Computational Camouflage Hides Things In Plain Sight

Written by Mike James

Saturday, 24 May 2014

You may have heard about the possibility of cloaking devices based on metamaterials but perhaps there is a simpler but cleverer way of merging with the background - computational camouflage.

Researchers Andrew Owens (MIT), William Freeman (MIT), Connelly Barnes (University of Virginia); Alex Flint (Flyby Media); and Hanumant Singh (Woods Hole Oceanographic Institution) have turned the usual task of image processing object detection on its head and created an algorithm that can hide objects in real 3D.

They assumed that the object to be hidden was box shaped and that they could put any image onto its surfaces in an effort to hide it. It is suggested that being able to hide a box might be useful if modern control equipment or plant had to be placed in a site of beauty or antiquity - although how a technician or engineer is expected to find the device is an interesting question.

The problem isn't easy because you can't simply place an image of what the box obscures on each surface because it can be viewed from many different angles. Viewed from one position the camouflage might be a perfect match, but from another the mismatch would make the cube stand out very clearly.

You really need to vary the image on each surface according to the viewing angle, which isn't a practical solution. A first attempt at an algorithm would be to simply find averages of the images needed for a range of angles. A better algorithm would be to pick an angle and fill the visible parts of the surfaces with the correct image then move to another position and fill the newly visible parts of the surfaces that become visible with an image suitable for the new angle.
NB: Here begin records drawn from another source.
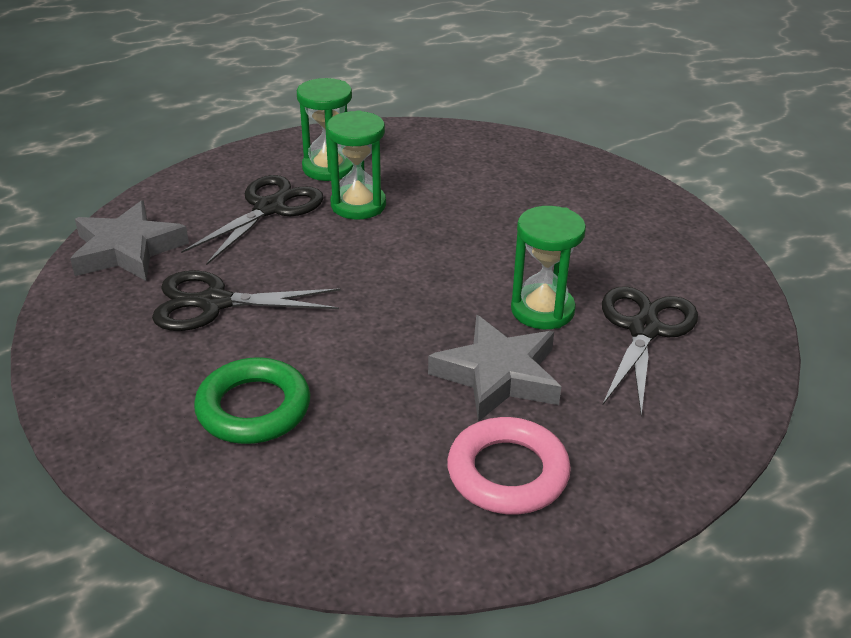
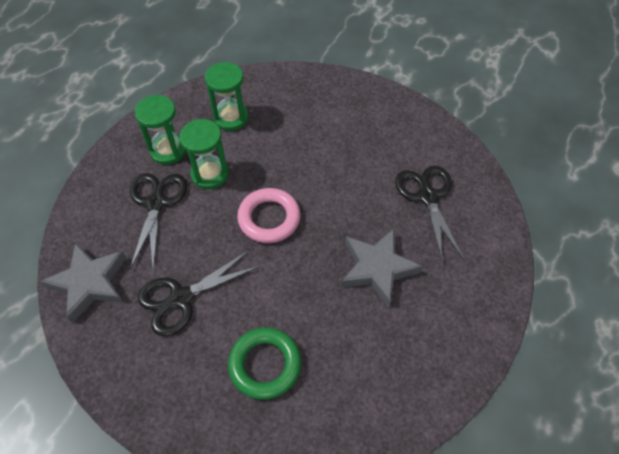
camera: 30 degrees left, 20 degrees up
(507, 473) = (425, 333): pink ring -> pink ring (269, 218)
(542, 310) = (369, 208): green hourglass -> green hourglass (231, 118)

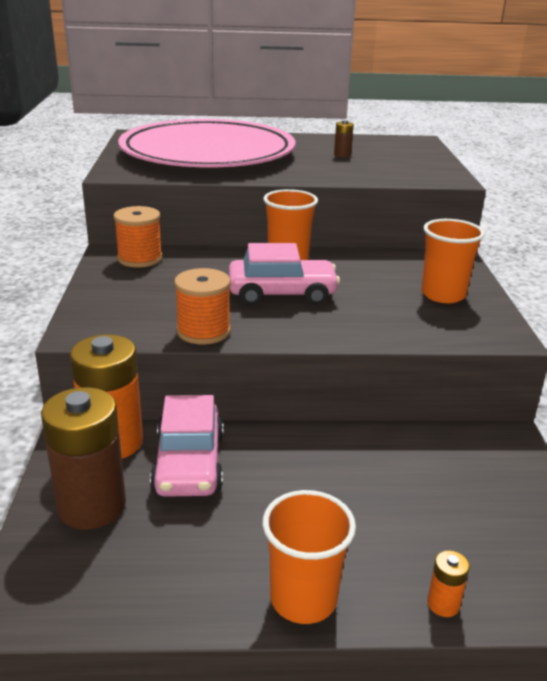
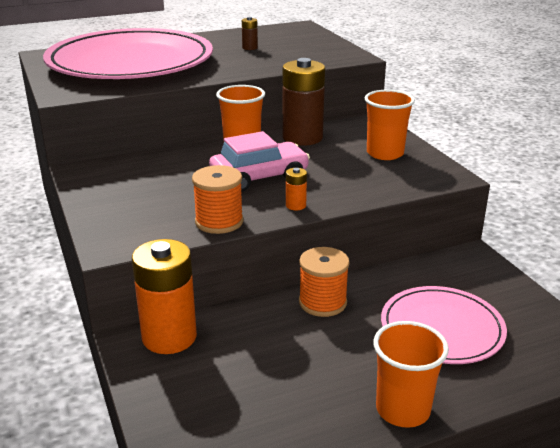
camera: 20 degrees left, 0 degrees up
(92, 506) = (189, 392): brown battery -> brown battery (302, 138)
(140, 258) = (110, 171): orange spool -> orange spool (322, 302)
(189, 463) = (247, 337): pink car -> none
(413, 516) = (442, 329): none -> pink plate
(443, 604) = (499, 383): orange battery -> orange battery (295, 205)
You could simply pick a few random positions, but it turns out to be better to limit the image placement to angles that are less than 70 degrees to the viewpoint as this minimizes the distortion of the viewed image. You can also optimize the method by picking viewpoints that see the most surface area at such angles.
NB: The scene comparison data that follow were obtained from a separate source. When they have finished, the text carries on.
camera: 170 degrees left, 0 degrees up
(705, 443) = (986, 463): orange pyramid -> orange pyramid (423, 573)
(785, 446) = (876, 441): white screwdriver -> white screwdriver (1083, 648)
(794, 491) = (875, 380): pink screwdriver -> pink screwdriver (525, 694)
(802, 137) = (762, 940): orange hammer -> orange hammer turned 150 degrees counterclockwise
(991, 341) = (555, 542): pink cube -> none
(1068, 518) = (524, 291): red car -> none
This approach ends up with a patchwork of images on the object and to minimize sudden transition effects the images are smoothed, but even so edge effects occur. It seems that we are quick to spot the cube if we can see an edge between the faces due to the different perspective effects. A possible approach is to create a set of images that are optimized for different viewing angles and for hiding the edges of the cube.
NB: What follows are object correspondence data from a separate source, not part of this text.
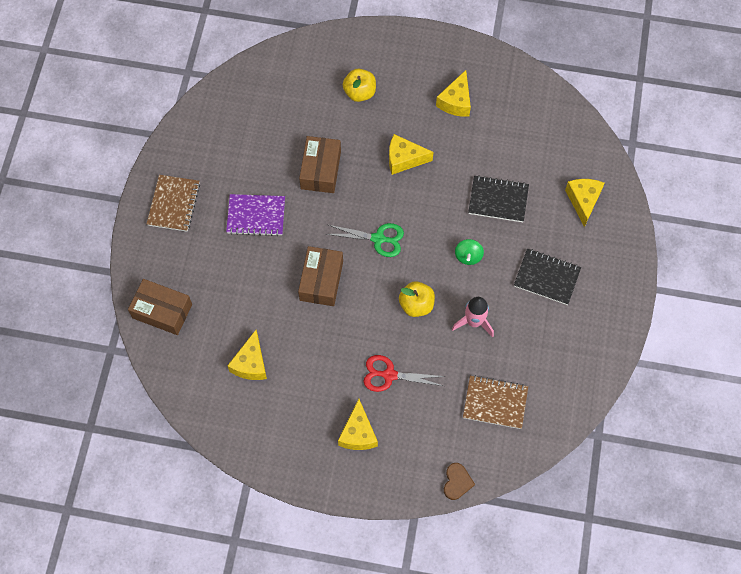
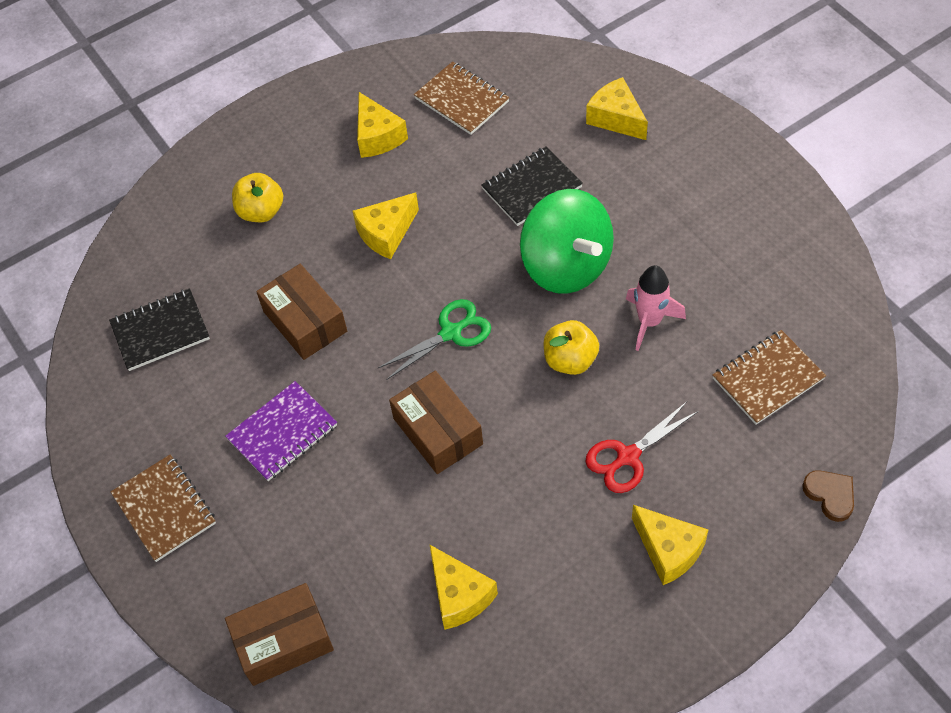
camera: 40 degrees left, 10 degrees down
(468, 256) = (566, 265): green spinning top -> green spinning top, size x2.39
(518, 119) = (462, 100): none -> brown notebook
(547, 277) = (668, 215): black notebook -> black notebook (160, 331)

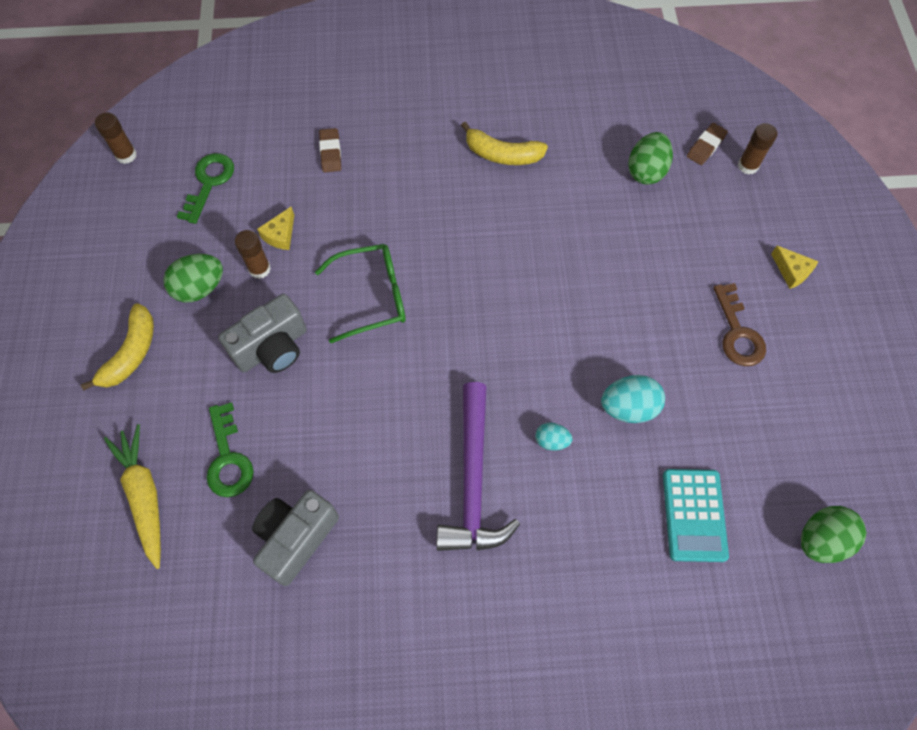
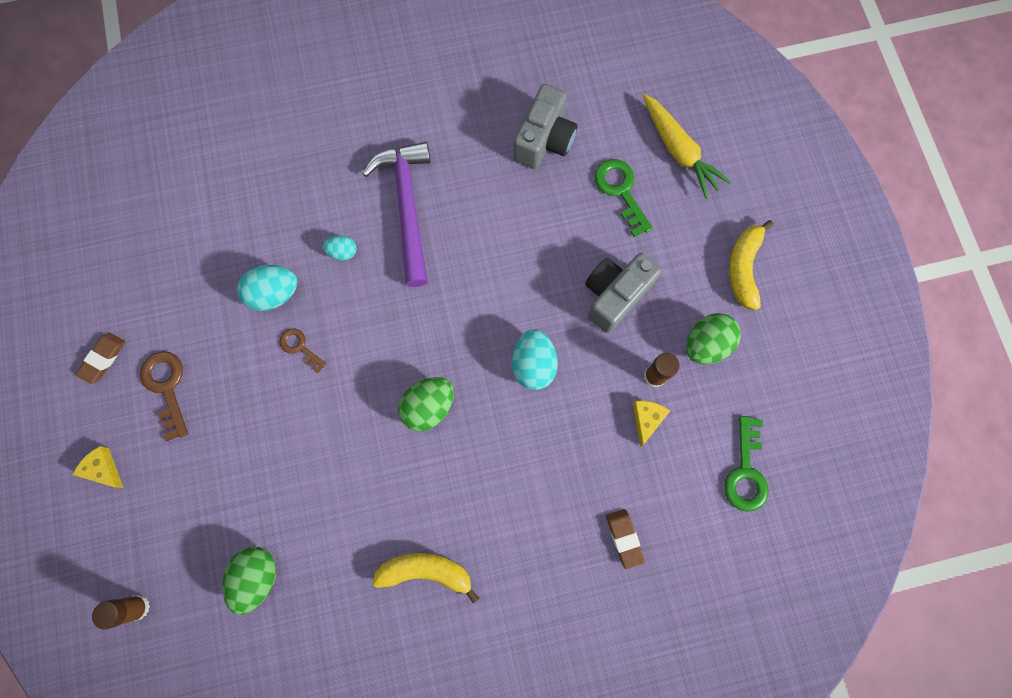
camera: 170 degrees right, 10 degrees up
(126, 155) = (852, 492): brown glue stick -> none
(372, 296) = (533, 365): green glasses -> turquoise egg
(602, 349) = (300, 347): none -> brown key
(694, 515) = (217, 210): turquoise calculator -> none
(706, 146) = (185, 628): brown eraser -> brown eraser (103, 359)
(821, 540) = (111, 208): green egg -> green egg (428, 407)

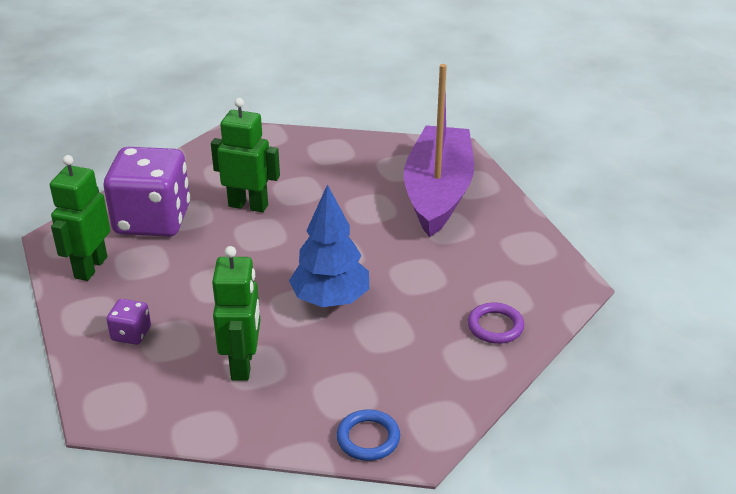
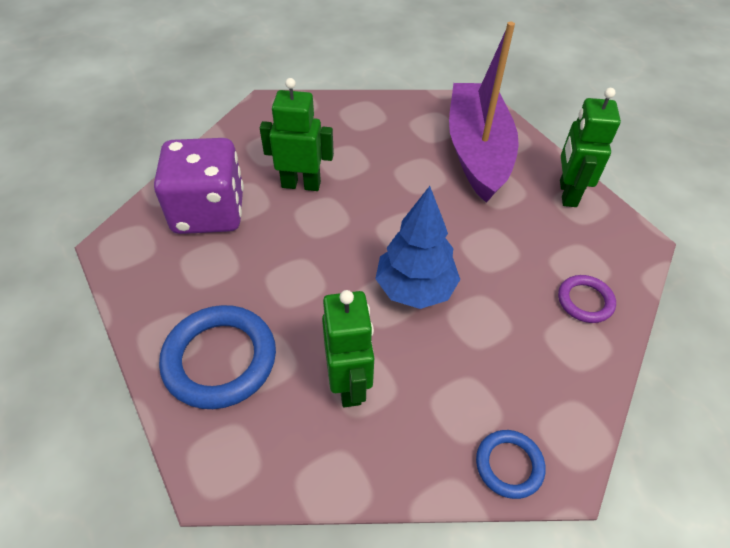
camera: 10 degrees left, 15 degrees up
(90, 267) = (156, 278): green robot -> green robot (567, 193)
(131, 334) = (220, 359): purple dice -> blue ring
To find out what worked best, the team turned to the Mechanical Turk and paid people to look at photos and identify the camouflaged object. The best performing algorithm turned out to be a single image for each face that looked right from as many angles as possible while hiding the cubes edges.

If you want to help with the research you can try your hand and spotting hidden boxes in a camouflage game. You can also see some of the attempts at hiding boxes from different angles in the following video:

While the research is clearly successful, it doesn't quite go far enough to make the technique a practical way to hide machinery. In real life the illumination changes and this would have to be taken into account. Ultimately what is required is a box with active displays and a computer inside working out what the best computational camouflage image is required in any given illumination.

Perhaps one day soon all sorts of things will vanish from view, but not quite yet.